WORK INSTRUCTION:
An exact copy of the data is required. No picture may appear in it.

EXTRACTED INFORMATION:
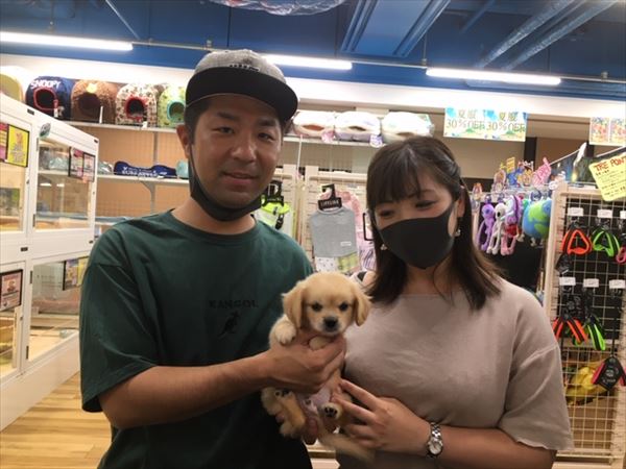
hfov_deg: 61.7
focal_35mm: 29
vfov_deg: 48.2
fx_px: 524
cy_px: 234
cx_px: 313
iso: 50
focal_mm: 4.15
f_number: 2.2
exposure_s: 1/30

TASK OUTPUT:
hfov_deg: 61.7
focal_35mm: 29
vfov_deg: 48.2
fx_px: 524
cy_px: 234
cx_px: 313
iso: 50
focal_mm: 4.15
f_number: 2.2
exposure_s: 1/30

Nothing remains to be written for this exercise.